Questions: State the linear inequality whose graph is given in the figure. Write the boundary line equation in the form Ax+By=C, with A, B, and C integers, before stating the inequality. Choose the correct inequality below. A. 4x+3y<-12 B. 4x+3y≤-12 C. 4x+3y>-12

Solution Steps

The boundary line passes through the points $(-6, 4)$ and $(0, -4)$. The slope is $m = \frac{-4 - 4}{0 - (-6)} = \frac{-8}{6} = -\frac{4}{3}$. Using the point-slope form with the point $(0, -4)$, the equation is $y - (-4) = -\frac{4}{3}(x - 0)$, which simplifies to $y + 4 = -\frac{4}{3}x$. Multiplying by 3 gives $3y + 12 = -4x$, or $4x + 3y = -12$.

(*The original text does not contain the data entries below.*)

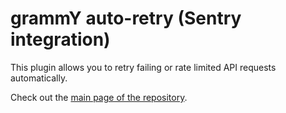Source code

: # grammY auto-retry (Sentry integration)

This plugin allows you to retry failing or rate limited API requests automatically.

Check out the [main page of the repository](https://github.com/vemorr/auto-retry-sentry).
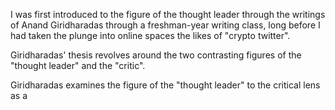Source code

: [category]: <> (General)
[date]: <> (2022/6/21)
[title]: <> (Thoughts on Thought Leaders)

I was first introduced to the figure of the thought leader through the writings of Anand Giridharadas through a freshman-year writing class, long before I had taken the plunge into online spaces the likes of "crypto twitter".

Giridharadas' thesis revolves around the two contrasting figures of the "thought leader" and the "critic". 

Giridharadas examines the figure of the "thought leader" to the critical lens as a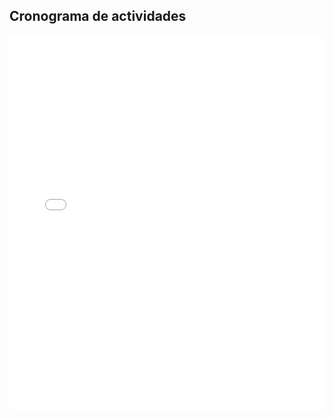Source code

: ## Cronograma de actividades


<embed src="./Cronograma-EDT-Completo.pdf" type="application/pdf" width="100%" height="600px" />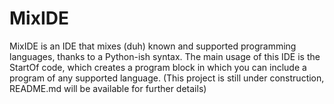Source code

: # MixIDE
MixIDE is an IDE that mixes (duh) known and supported programming languages, thanks to a Python-ish syntax. The main usage of this IDE is the StartOf code, which creates a program block in which you can include a program of any supported language. (This project is still under construction, README.md will be available for further details)
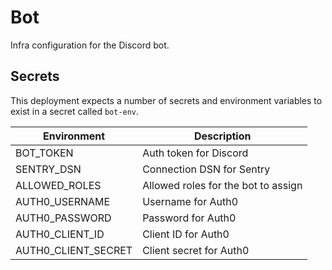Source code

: # Bot

Infra configuration for the Discord bot.

## Secrets

This deployment expects a number of secrets and environment variables to exist in a secret called `bot-env`.


| Environment         | Description                         |
| ------------------- | ----------------------------------- |
| BOT_TOKEN           | Auth token for Discord              |
| SENTRY_DSN          | Connection DSN for Sentry           |
| ALLOWED_ROLES       | Allowed roles for the bot to assign |
| AUTH0_USERNAME      | Username for Auth0                  |
| AUTH0_PASSWORD      | Password for Auth0                  |
| AUTH0_CLIENT_ID     | Client ID for Auth0                 |
| AUTH0_CLIENT_SECRET | Client secret for Auth0             |
    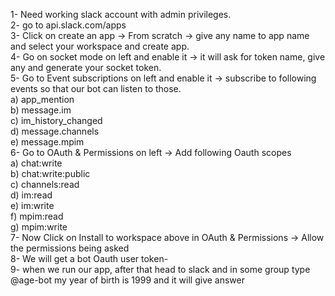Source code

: 1- Need working slack account with admin privileges.  
2- go to api.slack.com/apps  
3- Click on create an app -> From scratch -> give any name to app name and select your workspace and create app.  
4- Go on socket mode on left and enable it -> it will ask for token name, give any and generate your socket token.  
5- Go to Event subscriptions on left and enable it -> subscribe to following events so that our bot can listen to those.  
    a) app_mention  
    b) message.im  
    c) im_history_changed  
    d) message.channels  
    e) message.mpim  
6- Go to OAuth & Permissions on left -> Add following Oauth scopes  
    a) chat:write  
    b) chat:write:public  
    c) channels:read  
    d) im:read  
    e) im:write  
    f) mpim:read  
    g) mpim:write  
7- Now Click on Install to workspace above in OAuth & Permissions -> Allow the permissions being asked  
8- We will get a bot Oauth user token-  
9- when we run our app, after that head to slack and in some group type @age-bot my year of birth is 1999 and it will give answer  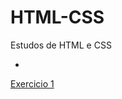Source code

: # HTML-CSS
 Estudos de HTML e CSS<br>
 <ul>
 <li>
 </ul><a href="exercicios/ex001/index.html">Exercicio 1</a>

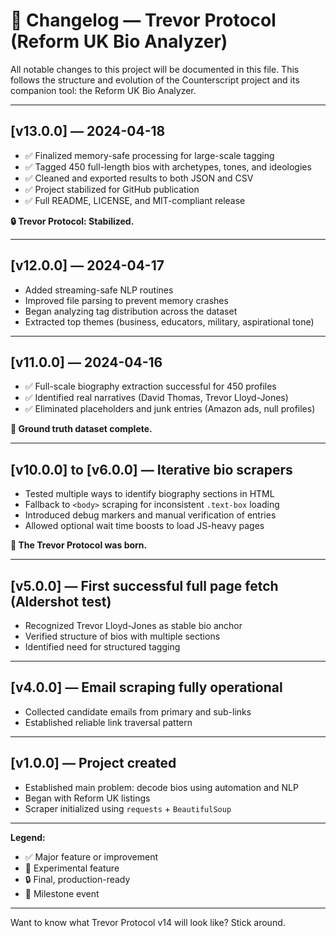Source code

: # 📜 Changelog — Trevor Protocol (Reform UK Bio Analyzer)

All notable changes to this project will be documented in this file. This follows the structure and evolution of the Counterscript project and its companion tool: the Reform UK Bio Analyzer.

---

## [v13.0.0] — 2024-04-18
- ✅ Finalized memory-safe processing for large-scale tagging
- ✅ Tagged 450 full-length bios with archetypes, tones, and ideologies
- ✅ Cleaned and exported results to both JSON and CSV
- ✅ Project stabilized for GitHub publication
- ✅ Full README, LICENSE, and MIT-compliant release

**🔒 Trevor Protocol: Stabilized.**

---

## [v12.0.0] — 2024-04-17
- Added streaming-safe NLP routines
- Improved file parsing to prevent memory crashes
- Began analyzing tag distribution across the dataset
- Extracted top themes (business, educators, military, aspirational tone)

---

## [v11.0.0] — 2024-04-16
- ✅ Full-scale biography extraction successful for 450 profiles
- ✅ Identified real narratives (David Thomas, Trevor Lloyd-Jones)
- ✅ Eliminated placeholders and junk entries (Amazon ads, null profiles)

**🎉 Ground truth dataset complete.**

---

## [v10.0.0] to [v6.0.0] — Iterative bio scrapers
- Tested multiple ways to identify biography sections in HTML
- Fallback to `<body>` scraping for inconsistent `.text-box` loading
- Introduced debug markers and manual verification of entries
- Allowed optional wait time boosts to load JS-heavy pages

**🧪 The Trevor Protocol was born.**

---

## [v5.0.0] — First successful full page fetch (Aldershot test)
- Recognized Trevor Lloyd-Jones as stable bio anchor
- Verified structure of bios with multiple sections
- Identified need for structured tagging

---

## [v4.0.0] — Email scraping fully operational
- Collected candidate emails from primary and sub-links
- Established reliable link traversal pattern

---

## [v1.0.0] — Project created
- Established main problem: decode bios using automation and NLP
- Began with Reform UK listings
- Scraper initialized using `requests` + `BeautifulSoup`

---

**Legend:**
- ✅ Major feature or improvement
- 🧪 Experimental feature
- 🔒 Final, production-ready
- 🎉 Milestone event

---

Want to know what Trevor Protocol v14 will look like? Stick around.
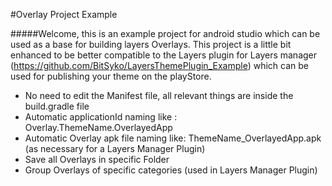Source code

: #Overlay Project Example

#####Welcome, this is an example project for android studio which can be used as a base for building layers Overlays.
This project is a little bit enhanced to be better compatible to the Layers plugin for Layers manager (https://github.com/BitSyko/LayersThemePlugin_Example) which can be used for publishing your theme on the playStore.
  - No need to edit the Manifest file, all relevant things are inside the build.gradle file
  - Automatic applicationId naming like : Overlay.ThemeName.OverlayedApp
  - Automatic Overlay apk file naming like: ThemeName_OverlayedApp.apk (as necessary for a Layers Manager Plugin)
  - Save all Overlays in specific Folder
  - Group Overlays of specific categories (used in Layers Manager Plugin)
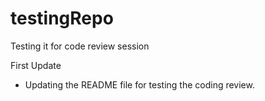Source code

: # testingRepo
Testing it for code review session 

First Update
- Updating the README file for testing the coding review.
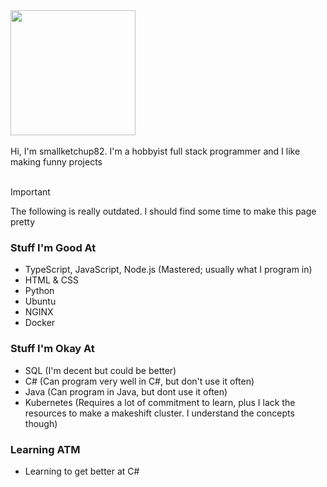 <a href="https://github.com/anuraghazra/github-readme-stats">
  <img height=200 align="center" src="https://github-readme-stats.vercel.app/api?username=smallketchup82&theme=midnight-purple" />
</a>
<br /><br />Hi, I'm smallketchup82. I'm a hobbyist full stack programmer and I like making funny projects<br /><br />

> [!IMPORTANT]
> The following is really outdated. I should find some time to make this page pretty

### Stuff I'm Good At
- TypeScript, JavaScript, Node.js (Mastered; usually what I program in)
- HTML & CSS
- Python
- Ubuntu
- NGINX
- Docker 

### Stuff I'm Okay At
- SQL (I'm decent but could be better)
- C# (Can program very well in C#, but don't use it often)
- Java (Can program in Java, but dont use it often)
- Kubernetes (Requires a lot of commitment to learn, plus I lack the resources to make a makeshift cluster. I understand the concepts though)

### Learning ATM
- Learning to get better at C#
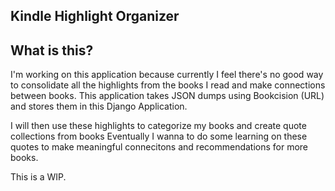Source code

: Kindle Highlight Organizer
---

## What is this?
I'm working on this application because currently I feel there's no good way to consolidate all the highlights from the 
books I read and make connections between books. This application takes JSON dumps using
Bookcision (URL) and stores them in this Django Application.

I will then use these highlights to categorize my books and create quote collections from books
Eventually I wanna to do some learning on these quotes to make meaningful connecitons and recommendations for more books.

This is a WIP.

The shaded region is below the line, and the line is solid, so the inequality is either $\le$ or $\ge$. We can test the point $(0, 0)$, which is not in the shaded region. Plugging $(0, 0)$ into the equation gives $4(0) + 3(0) = 0$. Since 0 is greater than $-12$, and the shaded region is below the line and does not contain $(0,0)$, the inequality must be $4x + 3y \le -12$.

Final Answer: The inequality is $4x + 3y \le -12$, which corresponds to option B.